7 Every human object of envy raises two doubts. Is he as happy in his circumstances as I imagine him to be? Would I be as happy in his circumstances as I imagine I would? These doubts should lessen the effects of inequality. But the capitalist notion that the conditions of happiness are the same for all tends to make us answer each doubt in the affirmative.

8 The millionaire buying a luxury yacht; the commuter buying a new car; the workman buying a new fishing rod; the hobo getting a sound pair of shoes. It is axiomatic in a capitalist society that hobo envies workman envies commuter envies millionaire. It is lucky for those who believe in such societies that we know neither the degrees of pleasure nor where we each stand against them. But man still gropes after that remote memory of the animal relativity of recompense. Although we may not, in terms of individual pleasure felt, be quite so far from it as we are led to imagine in a money-worshipping society, we are far enough.

9 Humanity, though exiled from relativity of recompense by the development of consciousness and imagination, has, by this very development, the power to institute a conscious and rational contemporary relativity of the same kind. For us the lack of relativity of recompense, the inequality we know, is the prime reason for progress. We are allowed to see that we are not equally recompensed; and far from it. But we are the only organism that can know, tolerate the knowledge, and find the remedy.

10 Animals lack what we have gained, but we have lost what they still have. We should love them not for their human attributes, but for their innocence. With them we are still in the Garden of Eden; and with ourselves the Fall is every day.

11 The forms of non-human animate life are like a gang of builders in absolute darkness, unable to see either their own or their fellows’ work. But we were given light to see by; and at once we saw that some had easier and pleasanter work than others, and there began the long age of envy. But now slowly we realize, we must realize, that we all deserve access to, even if we do not get, equal happiness. The message of our situation is clear: we must create the same equality in the new light as we were given in the old darkness.

12 We have no guarantee that humanity is not an aberration of evolution, a doomed sideline. At most we can be only an experiment, a possibility in the process. Consciousness has given us the power to destroy ourselves as well as the power to preserve ourselves. Nothing shows more clearly that to be human is not a privilege, but an irrelevance to all except humanity.

HAPPINESS AND ENVY

13 We measure the amount of inequality in our personal and social lives by the concepts of happiness and envy. These two conditions dominate our behaviour, and we can trace their origins back to the most primitive forms of life. Happiness is to possess the means of survival – ‘territory’, ‘cover’, a mate, food, effective means of defence against predators and parasites, and so on; envy is to lack these things. Happiness, in short, is security, but a security denned by the experience of insecurity, which is the passive aspect of envy.

14 Happiness is essentially the desire to prolong life just as it is; envy, to change it. In terms of evolution happiness is thus a chief obstacle to progress; and envy, a chief source of it.

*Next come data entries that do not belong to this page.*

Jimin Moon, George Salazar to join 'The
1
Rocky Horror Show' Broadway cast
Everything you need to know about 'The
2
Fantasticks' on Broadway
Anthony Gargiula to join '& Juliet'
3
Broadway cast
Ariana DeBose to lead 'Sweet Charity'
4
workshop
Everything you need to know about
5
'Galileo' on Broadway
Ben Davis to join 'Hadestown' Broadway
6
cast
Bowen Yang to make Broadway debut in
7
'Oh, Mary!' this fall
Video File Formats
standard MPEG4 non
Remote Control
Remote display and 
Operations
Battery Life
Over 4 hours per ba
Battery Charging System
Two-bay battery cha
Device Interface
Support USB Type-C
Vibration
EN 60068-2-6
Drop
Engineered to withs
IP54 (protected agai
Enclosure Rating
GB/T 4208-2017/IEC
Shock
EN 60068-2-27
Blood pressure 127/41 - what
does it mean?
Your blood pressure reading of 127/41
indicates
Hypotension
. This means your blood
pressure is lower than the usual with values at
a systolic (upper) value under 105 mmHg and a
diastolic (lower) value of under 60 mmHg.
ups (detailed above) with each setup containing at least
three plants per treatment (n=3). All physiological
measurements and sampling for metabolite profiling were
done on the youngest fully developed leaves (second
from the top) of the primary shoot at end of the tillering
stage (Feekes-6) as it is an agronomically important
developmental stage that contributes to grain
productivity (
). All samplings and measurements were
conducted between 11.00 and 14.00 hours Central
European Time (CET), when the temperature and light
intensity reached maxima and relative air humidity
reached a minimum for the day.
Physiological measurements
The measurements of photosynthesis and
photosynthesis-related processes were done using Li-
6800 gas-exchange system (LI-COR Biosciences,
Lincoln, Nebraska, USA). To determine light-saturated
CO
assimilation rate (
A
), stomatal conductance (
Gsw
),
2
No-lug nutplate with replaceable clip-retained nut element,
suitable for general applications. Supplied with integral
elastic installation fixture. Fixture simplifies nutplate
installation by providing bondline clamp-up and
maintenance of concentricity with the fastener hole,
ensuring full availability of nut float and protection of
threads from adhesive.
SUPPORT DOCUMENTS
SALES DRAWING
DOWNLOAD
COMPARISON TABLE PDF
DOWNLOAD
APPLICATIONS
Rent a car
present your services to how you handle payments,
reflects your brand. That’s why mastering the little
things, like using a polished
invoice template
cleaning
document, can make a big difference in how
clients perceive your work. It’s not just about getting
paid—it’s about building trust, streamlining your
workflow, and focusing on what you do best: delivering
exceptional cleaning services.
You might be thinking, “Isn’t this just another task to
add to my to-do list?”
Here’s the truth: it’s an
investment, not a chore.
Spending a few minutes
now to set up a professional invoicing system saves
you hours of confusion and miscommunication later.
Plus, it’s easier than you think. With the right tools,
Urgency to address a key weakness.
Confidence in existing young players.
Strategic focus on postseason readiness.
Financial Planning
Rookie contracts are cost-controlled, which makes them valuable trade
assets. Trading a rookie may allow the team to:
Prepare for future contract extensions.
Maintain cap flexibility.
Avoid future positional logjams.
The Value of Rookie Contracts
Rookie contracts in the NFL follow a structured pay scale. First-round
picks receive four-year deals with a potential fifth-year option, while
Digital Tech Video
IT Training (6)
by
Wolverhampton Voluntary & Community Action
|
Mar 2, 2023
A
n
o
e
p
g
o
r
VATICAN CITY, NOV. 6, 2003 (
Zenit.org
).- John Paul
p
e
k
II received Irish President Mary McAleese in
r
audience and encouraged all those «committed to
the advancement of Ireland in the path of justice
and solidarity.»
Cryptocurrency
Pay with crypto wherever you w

Yet happiness is a kind of proof that it was worth surviving until now, just as envy is a kind of intention to survive from now on. Both states are necessary for evolution. One is the propaganda department publicizing past and present achievements of the government, and the other is a permanent committee of criticism.

15 Plato’s definition of the just society was one in which each is happy to be what he or she is; that is, a society without envy. In our unjust ones, all our political and social confrontations are between the party of happiness and the party of envy; and all our present troubles stem from our inability to think of these two parties except as mutually destructive opposites whose only postures can be those of aggression.

16 Happiness is essentially anti-social. It always implies a comparison, a knowing that others could be, but are not, enjoying the particular happiness that we enjoy. This is true of private happiness and public happiness. The theatre audience, the stadium of spectators, even a whole nation are happy because there are others not present and not happy in this way.

17 Happiness is that it happens to me, and the happiness of even the poorest man is unique; he can only be envied it. It is and can be only his. We are all Crusoes; no one knows our happiness, and unhappiness, like ourselves.

18 It is therefore in the nature of happiness to create an unequal world. A source of happiness available to all becomes like a woman available to all; possession becomes increasingly unlikely to bring happiness. Again and again after revolutions we see the paradoxical metamorphosis of the élite of the revolution into a new privileged class, privileged above all in the access they give themselves to pleasures denied the Many; and though there may be in this an element of imitation, such élites are really the victims of the fundamental human need for, and the anti-social nature of, happiness.